Tanium's current customers include half of the Fortune 100, five of the top 10 largest global banks and four of the top 10 global retailers.

In addition to the funding news, Tanium has also that Steven Sinofsky, board partner at Andreessen Horowitz, has been named to the board of directors of Tanium as well. He joins existing members that include Chairman David Hindawi, who is also the co-founder and CEO of Tanium ; Gordon Davidson, of Fenwick & West, LLP; Orion Hindawi, Tanium co-founder and CTO; Nathan Brill, and Morton Simonsen.

In a blog post, Sinofsky called Tanium, "a prime example of a modern enterprise software company — solving the new generation of today’s problems using skills and experience gained from being successful founders in the previous generation."

"At 16z, we love the opportunity to partner with enterprise companies that are either working to radically improve the way a given IT need is met with software — or transforming the IT landscape by re-creating or re-defining the traditional categories with unique software," he wrote. "Tanium is magical because does both."

The security space

Some companies that have been hacked in the last year include TwitterFacebookZendeskApple,  Microsoft,EvernoteSnapchatSkypeBitly and eBay.

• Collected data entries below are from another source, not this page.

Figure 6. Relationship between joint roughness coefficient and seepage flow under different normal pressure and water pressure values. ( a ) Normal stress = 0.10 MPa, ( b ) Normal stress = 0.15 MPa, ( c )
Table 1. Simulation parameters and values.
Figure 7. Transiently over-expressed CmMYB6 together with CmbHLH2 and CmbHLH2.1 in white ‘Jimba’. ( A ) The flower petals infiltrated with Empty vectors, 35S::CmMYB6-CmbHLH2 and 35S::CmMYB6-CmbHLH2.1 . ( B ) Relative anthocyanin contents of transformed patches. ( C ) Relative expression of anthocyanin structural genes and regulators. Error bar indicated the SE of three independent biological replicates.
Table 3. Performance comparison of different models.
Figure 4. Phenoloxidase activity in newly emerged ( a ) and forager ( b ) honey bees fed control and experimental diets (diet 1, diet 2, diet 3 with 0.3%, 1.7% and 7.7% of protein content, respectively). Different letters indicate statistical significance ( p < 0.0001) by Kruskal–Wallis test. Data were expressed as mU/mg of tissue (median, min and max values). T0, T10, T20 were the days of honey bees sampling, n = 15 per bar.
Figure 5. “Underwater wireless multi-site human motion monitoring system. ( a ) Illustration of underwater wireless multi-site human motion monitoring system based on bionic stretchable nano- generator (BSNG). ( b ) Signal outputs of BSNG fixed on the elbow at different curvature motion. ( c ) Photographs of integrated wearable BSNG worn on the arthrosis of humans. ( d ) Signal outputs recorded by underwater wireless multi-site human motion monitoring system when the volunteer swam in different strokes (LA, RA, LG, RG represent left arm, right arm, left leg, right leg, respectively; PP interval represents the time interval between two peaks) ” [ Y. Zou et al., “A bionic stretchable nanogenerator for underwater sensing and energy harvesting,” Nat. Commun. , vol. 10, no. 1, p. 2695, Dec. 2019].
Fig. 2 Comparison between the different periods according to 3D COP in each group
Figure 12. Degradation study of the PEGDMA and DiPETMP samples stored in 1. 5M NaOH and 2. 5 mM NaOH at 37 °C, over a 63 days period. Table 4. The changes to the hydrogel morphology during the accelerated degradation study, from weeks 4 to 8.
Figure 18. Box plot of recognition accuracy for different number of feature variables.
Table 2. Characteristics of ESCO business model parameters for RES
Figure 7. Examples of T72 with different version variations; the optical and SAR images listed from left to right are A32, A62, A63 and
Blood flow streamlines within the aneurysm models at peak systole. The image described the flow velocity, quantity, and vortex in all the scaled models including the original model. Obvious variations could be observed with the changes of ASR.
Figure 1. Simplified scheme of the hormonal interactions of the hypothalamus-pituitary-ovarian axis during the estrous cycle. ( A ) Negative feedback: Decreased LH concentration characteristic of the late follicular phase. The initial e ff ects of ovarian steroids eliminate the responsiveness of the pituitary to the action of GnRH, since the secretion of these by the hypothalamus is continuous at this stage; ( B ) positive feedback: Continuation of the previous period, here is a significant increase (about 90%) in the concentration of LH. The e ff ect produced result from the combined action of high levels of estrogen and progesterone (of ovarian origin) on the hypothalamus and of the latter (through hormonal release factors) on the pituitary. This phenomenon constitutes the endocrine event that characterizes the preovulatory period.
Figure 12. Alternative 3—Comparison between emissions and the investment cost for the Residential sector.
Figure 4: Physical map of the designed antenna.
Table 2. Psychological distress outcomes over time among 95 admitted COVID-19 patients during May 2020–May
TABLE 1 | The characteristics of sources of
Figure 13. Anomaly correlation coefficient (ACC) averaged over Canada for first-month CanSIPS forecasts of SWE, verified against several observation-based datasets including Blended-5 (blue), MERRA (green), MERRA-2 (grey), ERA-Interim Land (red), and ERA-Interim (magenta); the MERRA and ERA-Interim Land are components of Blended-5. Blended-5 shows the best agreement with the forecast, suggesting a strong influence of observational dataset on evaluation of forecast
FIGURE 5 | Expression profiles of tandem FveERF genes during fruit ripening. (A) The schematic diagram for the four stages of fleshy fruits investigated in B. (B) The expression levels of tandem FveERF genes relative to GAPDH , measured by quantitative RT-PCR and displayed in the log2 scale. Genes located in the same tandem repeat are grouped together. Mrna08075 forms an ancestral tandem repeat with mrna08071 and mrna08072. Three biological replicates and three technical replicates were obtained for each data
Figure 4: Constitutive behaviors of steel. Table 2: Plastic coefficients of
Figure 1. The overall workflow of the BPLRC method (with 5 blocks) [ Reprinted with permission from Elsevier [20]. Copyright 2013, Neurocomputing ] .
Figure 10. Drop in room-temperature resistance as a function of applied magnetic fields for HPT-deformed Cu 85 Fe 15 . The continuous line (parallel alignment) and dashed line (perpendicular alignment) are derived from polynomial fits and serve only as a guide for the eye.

That is not to mention the retail stores that were also hit, including Target, which may have affected 70 million customers who shopped there; Neiman Marcus, whose breach could have affected 1.1 million cards potentially affected, with 2,400 already being used fraudulently; and Michaels, which put 3 million cards at risk.

In January, the FBI released a report that said that a total of  20 cases of retailers being hacking had occurred in the past year

Not surprisingly, all of this has led to a rash of Internet security companies popping up and getting funded. Take a look at how many have raised money this year alone:

In February, cyber security company Shape Security raised $40 million in Series C funding; Cybereason, a platform that proactively detects, and stops, security threats emerged from stealth mode with $4.6 million;  cloud security company Elastica came out of stealth with $6.3 million; and cloud security company Apparity raised $8 million in an oversubscribed Series A round.

In March, Wickr, a communications app that focuses on security, raised $9 million in Series A funding. The company also began selling its security technology to app developers.

In addition, smart home security system Canary raised a $10 million Series A; Niara, a stealth enterprise security company, raised $9 million in funding; Verdasys, a security firm that specializes in endpoint data protection, raised $12 million; TrueVault, a healthcare app data security startup, raised $2.5 million in funding; network security startup Vectra Netoworks raised $17.8 million in funding; and Synack, a startup that has created a system to safely crowdsource security testing, raised $7.5 million in funding.

In addition, software security company Palo Alto Networks entered into an agreement to purchase Cyvera, a privately held cyber security company, for the price of around $200 million.